Tarea: Di si cada afirmación concuerda con el texto sobre la poesía del objeto. Responde sí o no y cita las palabras exactas que lo deciden: (a) La abuela era costurera. (b) La abuela guardaba hilos y botones en un viejo arcón. (c) De pequeña, la autora le cogía ropa a su tía.

Poesía del objeto

 

He de confesar que soy una adicta a la ropa vieja y los objetos antiguos. Me gustaba de pequeña cogerle ropa a mi madre, y en casa de mi tía, subir al doblado y rebuscar en un viejo arcón. Lo que me conecta con cada objeto o con cada prenda es la historia que lleva detrás. La que sé o la que puedo imaginar. Resulta impresionante los miles de secretos que una simple tela puede guardar en cada uno de sus trazos. Historias de amor, de reencuentros, de infancia.

Recuerdo las visitas a mi abuela en el pueblo como un banquete para mi curiosidad. Era costurera, y en el salón, había una gran mesa de corte. Debajo de esta mesa, mi abuela guardaba hilos, telas, botones, cremalleras. Un mundo lleno de colorido que abría mi imaginación.

También me gustaba ver como cogía su cajita de fotografías, y con mucha lucidez, me describía la historia de mi pueblo y me mostraba imágenes donde nos sonreía el más antiguo de nuestros antepasados.

 

 

Todas las familias guardan recuerdos, y estos, nos hacen evocar a nuestros seres queridos. Los objetos forman un puente entre el pasado y el futuro.  Me gusta usar los objetos heredados de mis familiares como algo natural. Fotografías, películas y textos, para conservar en el tiempo lo que está desapareciendo o lo que ha desaparecido ya.

Tengo una conexión fuerte con pequeñas cosas que fueron de alguien que las cuidó o las representó. Me gusta pensar que soy su guardiana y que al tenerlas, una pequeña parte de esa persona aún sigue conmigo. Hay veces, en que alguna prenda de ropa, me hace rememorar no sólo la apariencia física de alguien, sino también lo que me transmitió o lo que me enseñó.

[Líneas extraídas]
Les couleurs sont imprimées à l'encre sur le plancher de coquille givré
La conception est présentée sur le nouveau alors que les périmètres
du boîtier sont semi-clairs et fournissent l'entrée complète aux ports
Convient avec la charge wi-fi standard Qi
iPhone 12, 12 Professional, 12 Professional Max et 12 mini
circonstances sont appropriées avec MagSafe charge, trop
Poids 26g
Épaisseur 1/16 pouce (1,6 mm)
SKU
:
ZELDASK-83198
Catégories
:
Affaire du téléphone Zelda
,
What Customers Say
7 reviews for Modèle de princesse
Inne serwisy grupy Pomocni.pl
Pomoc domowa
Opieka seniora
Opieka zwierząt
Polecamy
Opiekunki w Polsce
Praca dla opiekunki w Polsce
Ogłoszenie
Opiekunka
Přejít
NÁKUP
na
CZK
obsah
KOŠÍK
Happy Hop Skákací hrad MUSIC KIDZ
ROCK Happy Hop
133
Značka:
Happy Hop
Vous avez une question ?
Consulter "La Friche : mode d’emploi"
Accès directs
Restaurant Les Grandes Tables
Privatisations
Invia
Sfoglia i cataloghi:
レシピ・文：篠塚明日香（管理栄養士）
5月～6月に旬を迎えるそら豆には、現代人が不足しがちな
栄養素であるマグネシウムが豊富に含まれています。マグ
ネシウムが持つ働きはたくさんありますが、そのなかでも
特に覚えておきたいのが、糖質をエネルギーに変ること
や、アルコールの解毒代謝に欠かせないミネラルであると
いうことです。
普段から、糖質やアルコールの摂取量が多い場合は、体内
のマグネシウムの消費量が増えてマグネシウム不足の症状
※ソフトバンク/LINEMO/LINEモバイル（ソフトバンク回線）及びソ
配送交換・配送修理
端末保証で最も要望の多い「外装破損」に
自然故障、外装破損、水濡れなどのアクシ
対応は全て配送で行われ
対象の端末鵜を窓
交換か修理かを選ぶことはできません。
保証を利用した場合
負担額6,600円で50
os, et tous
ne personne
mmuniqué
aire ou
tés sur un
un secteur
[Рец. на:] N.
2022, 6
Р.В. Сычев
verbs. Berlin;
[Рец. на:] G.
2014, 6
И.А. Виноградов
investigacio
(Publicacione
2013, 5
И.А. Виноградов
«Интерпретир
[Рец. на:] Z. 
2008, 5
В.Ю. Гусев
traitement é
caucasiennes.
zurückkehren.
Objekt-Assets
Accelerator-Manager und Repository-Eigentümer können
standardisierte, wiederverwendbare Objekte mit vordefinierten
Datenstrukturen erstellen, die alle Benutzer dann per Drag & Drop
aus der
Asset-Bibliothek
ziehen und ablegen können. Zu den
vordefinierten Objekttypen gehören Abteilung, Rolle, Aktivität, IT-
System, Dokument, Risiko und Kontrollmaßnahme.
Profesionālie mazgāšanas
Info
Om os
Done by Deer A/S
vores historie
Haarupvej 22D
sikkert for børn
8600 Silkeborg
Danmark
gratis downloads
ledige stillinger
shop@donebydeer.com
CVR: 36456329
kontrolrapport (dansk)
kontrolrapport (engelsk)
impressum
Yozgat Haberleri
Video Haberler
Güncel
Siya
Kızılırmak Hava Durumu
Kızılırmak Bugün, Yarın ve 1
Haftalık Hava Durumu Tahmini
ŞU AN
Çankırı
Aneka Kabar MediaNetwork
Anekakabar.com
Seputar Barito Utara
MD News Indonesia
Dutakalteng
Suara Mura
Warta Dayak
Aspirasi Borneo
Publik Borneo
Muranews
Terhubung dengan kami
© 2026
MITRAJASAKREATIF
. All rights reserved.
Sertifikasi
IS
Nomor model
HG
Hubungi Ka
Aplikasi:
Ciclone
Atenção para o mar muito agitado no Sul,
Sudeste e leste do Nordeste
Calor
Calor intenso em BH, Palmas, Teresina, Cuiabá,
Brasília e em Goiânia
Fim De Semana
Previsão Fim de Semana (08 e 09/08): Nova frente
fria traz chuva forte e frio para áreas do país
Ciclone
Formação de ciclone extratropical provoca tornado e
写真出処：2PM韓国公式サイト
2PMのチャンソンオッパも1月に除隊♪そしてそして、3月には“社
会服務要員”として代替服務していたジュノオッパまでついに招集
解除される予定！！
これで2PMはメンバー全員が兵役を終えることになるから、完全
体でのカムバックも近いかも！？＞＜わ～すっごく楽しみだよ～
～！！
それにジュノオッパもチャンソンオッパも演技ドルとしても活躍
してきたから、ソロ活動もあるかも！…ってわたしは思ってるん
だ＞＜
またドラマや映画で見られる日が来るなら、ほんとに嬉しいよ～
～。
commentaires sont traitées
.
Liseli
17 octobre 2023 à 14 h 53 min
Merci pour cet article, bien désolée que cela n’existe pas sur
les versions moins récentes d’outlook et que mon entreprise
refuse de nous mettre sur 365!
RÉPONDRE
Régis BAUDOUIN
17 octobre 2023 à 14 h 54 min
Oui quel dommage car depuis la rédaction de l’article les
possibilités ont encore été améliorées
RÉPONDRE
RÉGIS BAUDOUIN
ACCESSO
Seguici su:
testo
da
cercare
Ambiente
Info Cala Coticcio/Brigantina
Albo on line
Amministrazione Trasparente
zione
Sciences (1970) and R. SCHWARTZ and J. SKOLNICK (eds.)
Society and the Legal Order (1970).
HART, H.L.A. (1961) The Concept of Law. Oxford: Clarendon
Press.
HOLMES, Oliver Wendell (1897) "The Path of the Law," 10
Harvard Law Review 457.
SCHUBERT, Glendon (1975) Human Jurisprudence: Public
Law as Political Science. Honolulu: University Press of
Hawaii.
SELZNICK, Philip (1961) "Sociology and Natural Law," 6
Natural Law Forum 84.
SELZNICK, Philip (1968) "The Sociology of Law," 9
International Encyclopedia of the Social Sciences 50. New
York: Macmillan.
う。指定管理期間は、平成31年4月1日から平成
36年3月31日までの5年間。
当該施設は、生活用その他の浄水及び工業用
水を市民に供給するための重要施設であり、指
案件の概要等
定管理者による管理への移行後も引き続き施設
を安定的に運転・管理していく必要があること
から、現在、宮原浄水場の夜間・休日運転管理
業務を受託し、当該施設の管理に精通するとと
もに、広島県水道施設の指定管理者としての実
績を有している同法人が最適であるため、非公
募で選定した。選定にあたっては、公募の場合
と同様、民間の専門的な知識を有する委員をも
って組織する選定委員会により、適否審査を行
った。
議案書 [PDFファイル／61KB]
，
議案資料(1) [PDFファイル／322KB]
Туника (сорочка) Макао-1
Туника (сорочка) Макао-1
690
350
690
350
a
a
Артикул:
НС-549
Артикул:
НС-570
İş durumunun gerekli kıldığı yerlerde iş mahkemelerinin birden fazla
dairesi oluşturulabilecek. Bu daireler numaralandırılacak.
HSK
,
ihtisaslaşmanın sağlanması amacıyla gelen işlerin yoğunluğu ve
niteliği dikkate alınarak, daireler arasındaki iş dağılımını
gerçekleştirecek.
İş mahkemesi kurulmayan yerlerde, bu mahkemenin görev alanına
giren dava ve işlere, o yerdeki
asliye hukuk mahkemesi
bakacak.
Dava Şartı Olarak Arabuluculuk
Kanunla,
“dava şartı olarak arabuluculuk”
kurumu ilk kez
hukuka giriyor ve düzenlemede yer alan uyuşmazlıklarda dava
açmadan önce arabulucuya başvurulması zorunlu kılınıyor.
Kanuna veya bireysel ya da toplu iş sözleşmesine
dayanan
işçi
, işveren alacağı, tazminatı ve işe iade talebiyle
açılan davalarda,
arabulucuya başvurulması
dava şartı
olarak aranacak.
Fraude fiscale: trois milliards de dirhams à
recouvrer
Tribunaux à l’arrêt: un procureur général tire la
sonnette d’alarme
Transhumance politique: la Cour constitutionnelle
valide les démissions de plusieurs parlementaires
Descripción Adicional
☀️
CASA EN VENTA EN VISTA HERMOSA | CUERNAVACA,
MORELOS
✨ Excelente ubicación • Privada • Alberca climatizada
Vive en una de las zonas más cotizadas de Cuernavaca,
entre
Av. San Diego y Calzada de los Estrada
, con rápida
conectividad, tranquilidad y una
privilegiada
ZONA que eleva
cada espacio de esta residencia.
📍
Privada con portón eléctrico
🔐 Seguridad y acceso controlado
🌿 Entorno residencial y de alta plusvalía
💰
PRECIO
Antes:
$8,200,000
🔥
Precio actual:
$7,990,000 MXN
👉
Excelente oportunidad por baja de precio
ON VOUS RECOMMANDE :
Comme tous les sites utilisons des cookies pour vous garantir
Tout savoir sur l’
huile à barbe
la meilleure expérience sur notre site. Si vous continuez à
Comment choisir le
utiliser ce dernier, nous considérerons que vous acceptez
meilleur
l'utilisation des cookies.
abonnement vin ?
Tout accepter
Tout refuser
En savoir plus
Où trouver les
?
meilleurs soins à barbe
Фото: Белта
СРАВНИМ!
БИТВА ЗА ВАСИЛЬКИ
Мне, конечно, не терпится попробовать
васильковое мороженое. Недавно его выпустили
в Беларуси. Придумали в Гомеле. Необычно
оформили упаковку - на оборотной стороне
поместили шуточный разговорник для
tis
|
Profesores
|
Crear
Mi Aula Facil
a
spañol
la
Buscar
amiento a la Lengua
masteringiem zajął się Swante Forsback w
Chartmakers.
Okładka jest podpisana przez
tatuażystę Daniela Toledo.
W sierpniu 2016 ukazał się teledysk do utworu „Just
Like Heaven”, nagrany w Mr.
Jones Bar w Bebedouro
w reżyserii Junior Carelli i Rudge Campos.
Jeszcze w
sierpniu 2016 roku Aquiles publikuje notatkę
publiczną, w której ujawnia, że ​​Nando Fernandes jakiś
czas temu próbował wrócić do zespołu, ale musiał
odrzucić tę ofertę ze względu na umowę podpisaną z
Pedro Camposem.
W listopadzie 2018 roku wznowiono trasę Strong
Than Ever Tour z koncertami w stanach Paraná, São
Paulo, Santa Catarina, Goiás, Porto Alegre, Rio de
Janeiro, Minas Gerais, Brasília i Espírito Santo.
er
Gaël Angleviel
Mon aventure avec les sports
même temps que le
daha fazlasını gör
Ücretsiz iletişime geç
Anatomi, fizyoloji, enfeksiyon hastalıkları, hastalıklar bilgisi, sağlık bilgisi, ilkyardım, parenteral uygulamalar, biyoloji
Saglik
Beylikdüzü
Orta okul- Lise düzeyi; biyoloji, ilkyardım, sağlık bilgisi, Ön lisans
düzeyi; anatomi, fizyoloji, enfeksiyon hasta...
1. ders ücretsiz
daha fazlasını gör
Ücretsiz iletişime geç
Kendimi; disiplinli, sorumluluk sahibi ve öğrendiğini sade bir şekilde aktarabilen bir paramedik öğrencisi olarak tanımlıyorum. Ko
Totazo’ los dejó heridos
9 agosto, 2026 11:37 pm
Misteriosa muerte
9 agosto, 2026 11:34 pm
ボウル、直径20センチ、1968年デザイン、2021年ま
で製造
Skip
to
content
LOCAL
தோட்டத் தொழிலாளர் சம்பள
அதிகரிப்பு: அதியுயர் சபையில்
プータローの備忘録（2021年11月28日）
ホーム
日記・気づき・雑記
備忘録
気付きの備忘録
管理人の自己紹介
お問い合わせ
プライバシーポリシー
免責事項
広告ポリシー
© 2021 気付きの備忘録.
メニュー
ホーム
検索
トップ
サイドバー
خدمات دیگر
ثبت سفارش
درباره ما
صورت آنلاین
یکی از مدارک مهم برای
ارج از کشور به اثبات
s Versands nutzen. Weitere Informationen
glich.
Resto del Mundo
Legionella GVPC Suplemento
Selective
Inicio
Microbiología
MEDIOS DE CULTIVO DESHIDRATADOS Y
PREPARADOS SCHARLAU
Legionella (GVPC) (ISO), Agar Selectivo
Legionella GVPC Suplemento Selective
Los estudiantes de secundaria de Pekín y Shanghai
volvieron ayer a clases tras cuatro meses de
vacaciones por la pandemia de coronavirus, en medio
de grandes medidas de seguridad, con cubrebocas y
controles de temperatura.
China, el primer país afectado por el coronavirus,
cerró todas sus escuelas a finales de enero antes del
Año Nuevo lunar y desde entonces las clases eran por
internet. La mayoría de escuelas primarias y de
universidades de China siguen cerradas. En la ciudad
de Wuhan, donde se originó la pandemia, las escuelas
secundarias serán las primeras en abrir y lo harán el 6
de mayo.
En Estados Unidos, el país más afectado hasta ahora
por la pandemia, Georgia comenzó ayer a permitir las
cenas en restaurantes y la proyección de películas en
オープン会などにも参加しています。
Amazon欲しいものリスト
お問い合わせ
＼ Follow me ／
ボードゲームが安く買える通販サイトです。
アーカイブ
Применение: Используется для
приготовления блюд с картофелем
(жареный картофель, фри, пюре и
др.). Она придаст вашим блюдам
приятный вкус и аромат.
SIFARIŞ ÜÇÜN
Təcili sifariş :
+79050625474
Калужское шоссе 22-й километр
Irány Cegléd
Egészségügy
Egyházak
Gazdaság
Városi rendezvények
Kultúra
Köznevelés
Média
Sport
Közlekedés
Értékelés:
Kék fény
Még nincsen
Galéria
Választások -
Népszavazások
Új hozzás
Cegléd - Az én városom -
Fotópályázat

Respuesta esperada:
(a) Sí: «Era costurera, y en el salón, había una gran mesa de corte.»
(b) No: «Debajo de esta mesa, mi abuela guardaba hilos, telas, botones, cremalleras.»
(c) No: «Me gustaba de pequeña cogerle ropa a mi madre»